Josh Bailey’s decade-and-a-half-long tenure with the New York Islanders has officially come to an end.
Thursday morning saw the team announce that they dealt the 33-year-old winger to the Chicago Blackhawks, along with a second-round pick in the 2026 NHL Draft, for future considerations.
Bailey was then put on unconditional waivers for the purpose of a buyout. If he clears, he will become an unrestricted free agent.
The move is purely a salary dump as Bailey carried a $5 million cap hit in the final year of his contract next season. It provides the Islanders with a bit more financial flexibility to make a run at retaining some notable free agents such as defenseman Scott Mayfield, winger Pierre Engvall, or goalie Semyon Varlamov while potentially beginning to work on securing star netminder Ilya Sorokin to a long-term deal.
According to CapFriendly, the Islanders approximately have a projected $9.5 million cap space after dealing Bailey.
The move ends one of the longest tenures in Islanders franchise history. Bailey was drafted ninth overall by New York in 2008 and ranked third on the team’s all-time list in games played at 1,057 behind only Denis Potvin and Bryan Trottier. He recorded 180 goals and 396 assists — which ranks fourth in franchise history — for 580 points, which ranks seventh in team history.
A down 2022-23 campaign saw Bailey record just eight goals and 17 assists for 25 points in his worst season since his rookie year in 2008-09. He was often scratched by first-year head coach Lane Lambert, including a benching on Oct. 22 against the Lightning in Tampa Bay.

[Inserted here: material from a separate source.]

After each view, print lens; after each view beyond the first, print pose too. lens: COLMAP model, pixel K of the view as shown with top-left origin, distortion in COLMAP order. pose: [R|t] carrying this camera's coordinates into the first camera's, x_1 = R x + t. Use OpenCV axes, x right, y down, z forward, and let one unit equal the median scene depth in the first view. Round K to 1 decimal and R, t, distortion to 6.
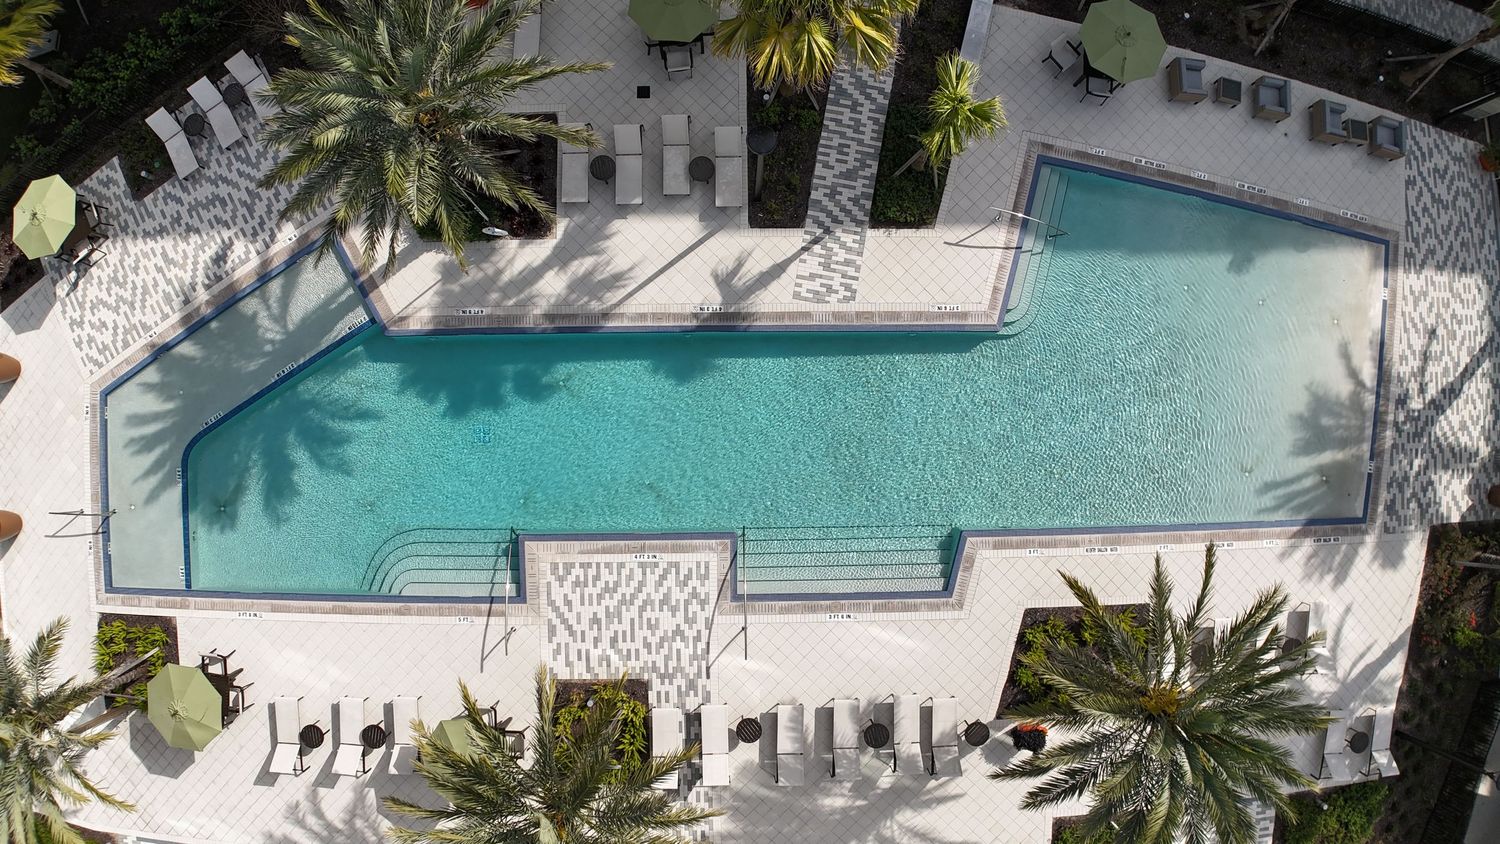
lens RADIAL K [[918.2, 0, 749.5], [0, 918.2, 431.5], [0, 0, 1]] dist [-0.187958, 0.023246]
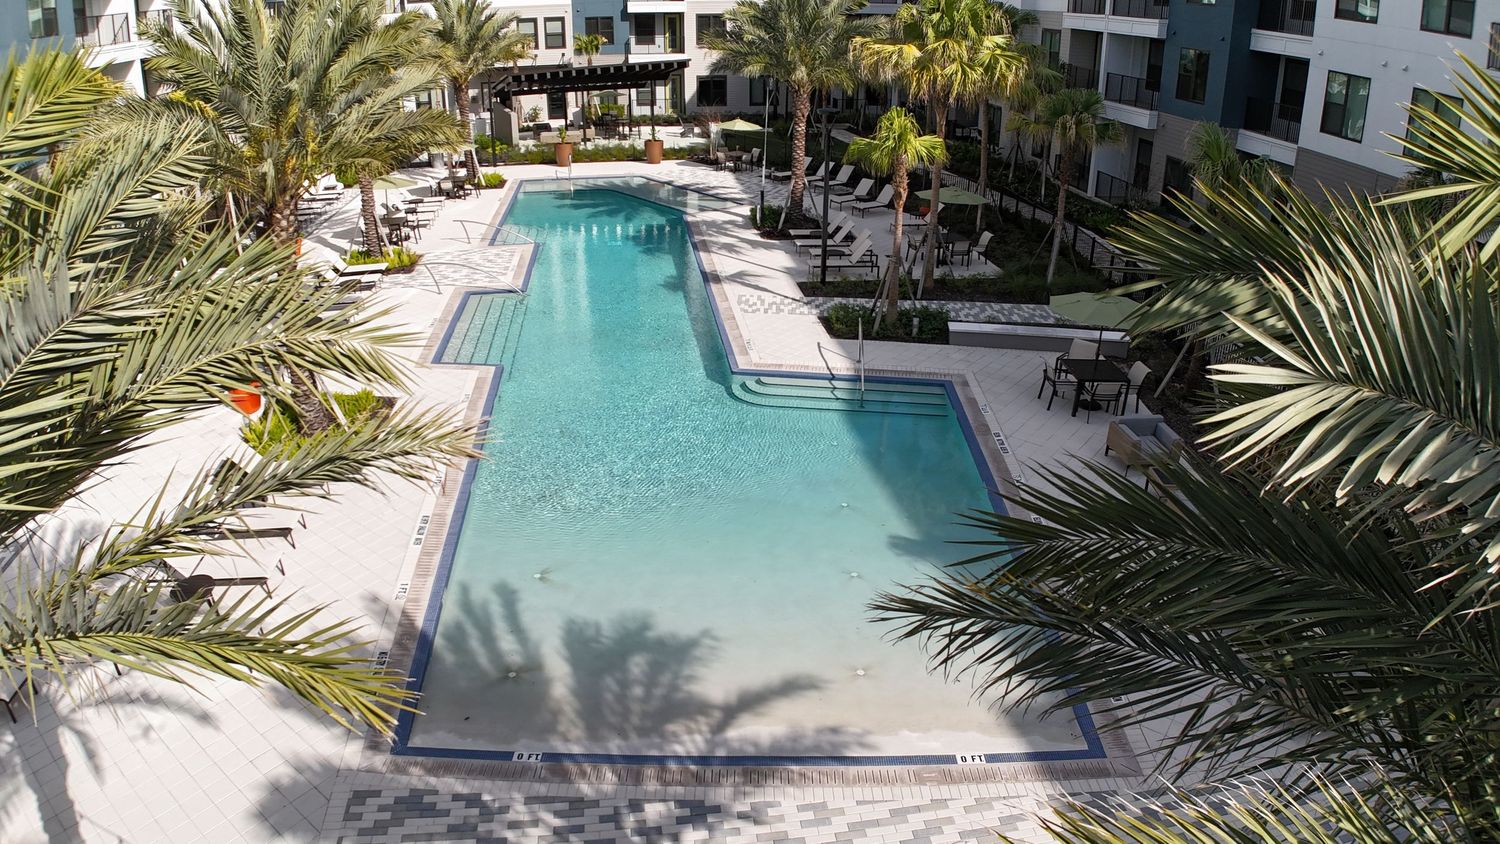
lens RADIAL K [[918.2, 0, 749.5], [0, 918.2, 431.5], [0, 0, 1]] dist [-0.187958, 0.023246]
pose [[0.131214, 0.419699, -0.898129, 1.105154], [-0.991351, 0.057626, -0.117905, -0.022481], [0.002271, 0.905832, 0.423630, 0.692741]]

It ultimately pushed his 1,000th career game from an Oct. 26 matchup at home against the Rangers — which would have allowed him to celebrate the major milestone with his family and the UBS Arena crowd — to a game two nights later down in Raleigh, NC against the Hurricanes.
“I think looking back on it now, it’s rather telling getting scratched four, five games into the year before my 1,000th game to where we ended up at the end of the season,” Bailey said during his exit interview last month. “It makes a lot more sense now. But it’s all part of the past.”
Bailey was also a healthy scratch for 10 of the final 13 games of the regular season and did not appear in the six-game loss to the Carolina Hurricanes in the first round of the Stanley Cup Playoffs.
During his exit interview, he opined that he would not spend the final year of his contract “sitting in the stands,” to which Islanders president and general manager Lou Lamoriello obliged to move him.